Castration des porcelets : Welfarm interpelle le PDG de Bigard

élevage porcelets
©didesign

Dans le cadre de sa campagne #StopCastration menée depuis 2016, Welfarm a sollicité à de nombreuses reprises le groupe Bigard afin d’ouvrir le dialogue sur la castration des porcelets. Toutes les demandes de l’association étant restées sans réponse, elle avait adressé une lettre ouverte  au PDG du groupe, Jean-Paul Bigard, en mars 2022. Welfarm demandait à l’entreprise de laisser à ses partenaires commerciaux de la filière porcine le choix des alternatives à la castration physique qu’ils souhaitent mettre en œuvre, et de revoir son positionnement sur ces alternatives.
----------
Exercices proposés:
a. Répondez à ces questions sur l'article consacré à la castration des porcelets :
(i) Depuis quelle année Welfarm mène-t-elle sa campagne #StopCastration ?
(ii) À qui et à quelle date l'association a-t-elle adressé une lettre ouverte ?
(iii) Que demandait Welfarm à l'entreprise de laisser à ses partenaires commerciaux de la filière porcine ?
b. Poursuivez l'article sur la castration des porcelets après sa dernière phrase.

Données ci-dessous:
----------
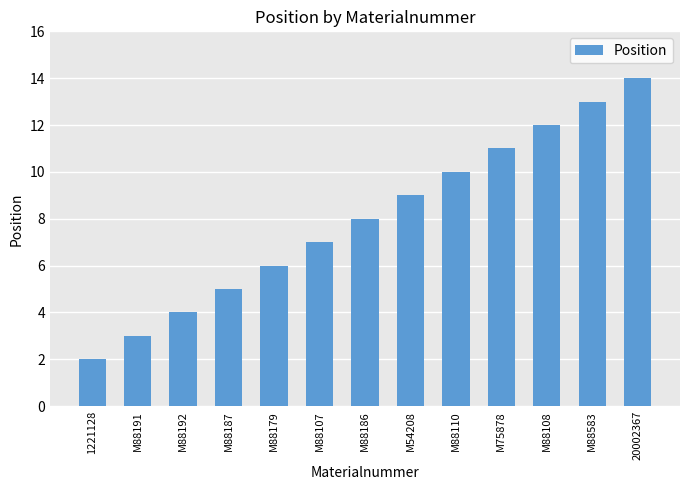

What is the average value?

8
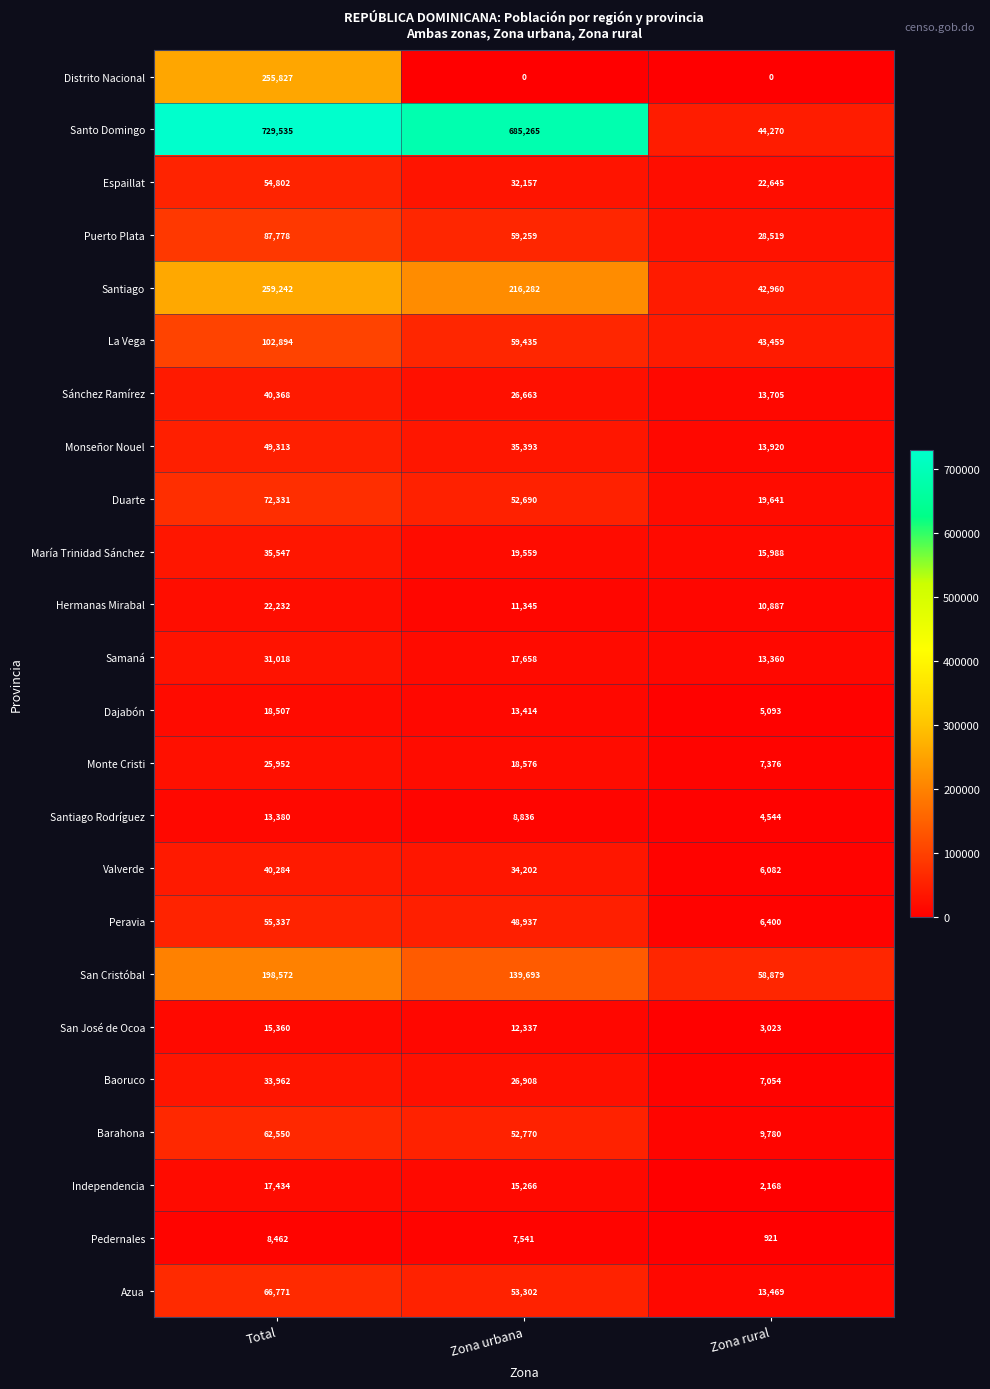

What is the difference between the highest and lowest values at Total?

721073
----------
Corrigé des exercices:
a.
(i) Depuis 2016.
(ii) Au PDG du groupe Bigard, Jean-Paul Bigard, en mars 2022.
(iii) Le choix des alternatives à la castration physique qu'ils souhaitent mettre en œuvre.

b.
En effet, de nombreux acteurs de l’amont et de l’aval – éleveurs, transformateurs et distributeurs – sont favorables à l’élevage de mâles entiers, mais se heurtent à la politique de Bigard en la matière. Le groupe, qui représente environ 25 % du marché de l’abattage de porcs en France, applique une importante pénalité de -23 centimes par kilo de carcasse lorsque les porcs qui arrivent dans ses abattoirs sont entiers : de quoi inciter les éleveurs à continuer de castrer physiquement les porcs et dévaloriser les alternatives.

À l’occasion du Space, rendez-vous international du monde de l’élevage, qui se tient à Rennes du 12 au 14 septembre 2023, Welfarm a décidé d’adresser une nouvelle lettre ouverte à Jean-Paul Bigard et souhaite rencontrer les services RSE/qualité du groupe breton.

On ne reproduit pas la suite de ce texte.